In the past two years, I followed the health trend of "completely cutting out polished rice and white noodles" and ate pure brown rice and boiled oats for a week. On the third day, I had acid reflux and even drinking water hurt. I went to the gastroenterologist and found out that my gastric mucosa is thin. The rough skin of whole grains rubs against the stomach wall repeatedly. It would be strange if there is no problem. Nowadays, many people have two extremes in their understanding of staple food replacement: one group regards polished rice and white flour as the "source of all evil" and refuses to touch even half of it; the other group thinks that "it is all carbohydrates anyway, so replacing it is in vain." In fact, both of these views are a bit biased.
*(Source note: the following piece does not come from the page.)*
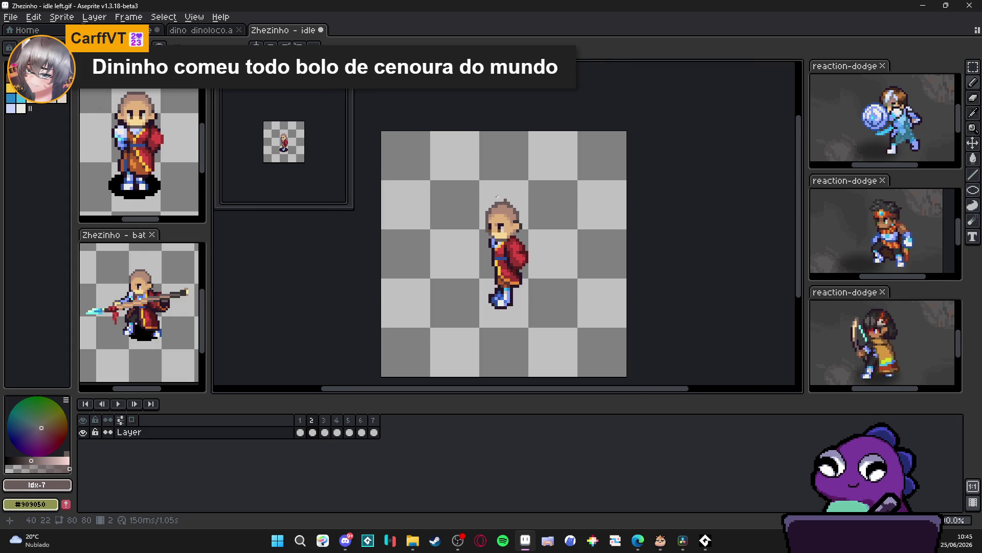
scroll(514, 220, up, 3)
It's true that it's useful. During the processing of polished rice and white flour, all the bran and germ are ground away, leaving only pure starch. The glycemic index (GI) can soar to more than 70. After eating, my blood sugar is like a roller coaster, rising and falling quickly. I used to eat two bowls of white rice with side dishes, and within three hours I was so hungry that I was looking for snacks. After switching to some cereals, it was like replacing a fast charge with a slow charge. The same weight of staple food can extend the feeling of fullness for two to three hours. I changed it for half a year, and my habit of eating milk tea and cakes at three o'clock in the afternoon changed without even realizing it. I quietly lost 4 kilograms in weight without deliberately dieting. My mother has type 2 diabetes. In the past, her blood sugar level often soared to 11 after eating white rice. Now she mixes in half of mixed beans and millet every time she cooks, and it is basically stable at around 7 after a meal. Even the doctor praised her for controlling it well.
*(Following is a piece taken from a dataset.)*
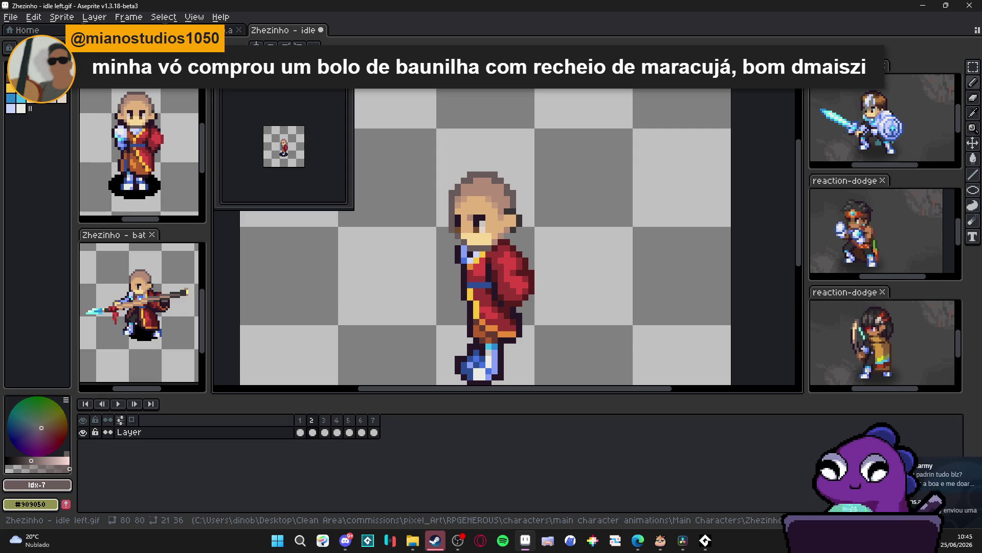
Open the friend's new Steam chat message, then bring up the main Steam window.
click(434, 540)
But it is true that not everyone is suitable for high-ratio replacement. If you have chronic gastritis, peptic ulcer, or are elderly or children with weak digestive function, eating pure whole grains will increase the burden on the gastrointestinal tract. Replacement of 1/3 is enough. If you feel that brown rice is too hard, soak it for two more hours when cooking, or add some pumpkin and sweet potato to cook together. It will taste soft and sweet without any burden. I have a friend who insists on a low-carb diet. He simply replaced 80% of his staple food with high-quality fats and proteins such as avocados and nuts. He said that his energy was much better than before, and he did not suffer from hair loss or aunt disorder. However, he also repeatedly said that this method is not suitable for ordinary people, especially people with gout and renal insufficiency. The purine and plant protein content of miscellaneous beans and whole grains are high. Eating too much will increase the burden on the body. There is really no "standard answer".
There is no need to think that replacing the staple food means having to cook every time. A lazy office worker like me has saved a lot of trouble-free methods: there are vacuum-packed ready-to-eat corn and steamed sweet potatoes in the office drawer all year round. When ordering takeout at noon, pour out half of the white rice delivered and mix it with half a bag of ready-to-eat multigrain rice. The texture will not be too coarse and you don’t have to wash the pot yourself. If you like noodles, you don’t have to eat pure soba noodles. Just grab a handful of buckwheat noodles and cook half and half of ordinary white noodles together. There will be almost no difference in taste, and the rate of raising blood sugar will be greatly reduced. I want to cook rice at home on weekends, so I soak some red beans, kidney beans, and quinoa in advance, and put them in the rice cooker together with the rice. The cooked rice has the aroma of grains. Sometimes I can eat less than half a bowl by mouth.
Someone said to me before, "I changed my staple food for half a month and I haven't lost any weight. Is it an IQ tax?" ”Then you have to look at what side dishes you eat, such as braised pork and full-sugar milk tea for every meal. Even if you eat all whole grains, you won't lose weight. Replacing staple food is just a part of a healthy diet, not a magic pill. You don’t have to calculate too accurately. The grams and proportions have to be measured to the nearest millimeter. Now my eating depends on my mood. If I want to eat white rice today, just eat a spoonful of diced pumpkin that has been steamed in advance and mix it in. When I don’t want to eat rice, I can steam potatoes as my staple food. It will also taste delicious with some cold dishes.
To be honest, healthy eating never requires you to fight your own mouth. You don’t have to swallow things you don’t like to eat for the so-called “correctness”. Even if you only add a bite of corn or a piece of sweet potato to each meal, it is better than eating all polished rice and white noodles. When eating, you must first be happy so that you can persist for a long time.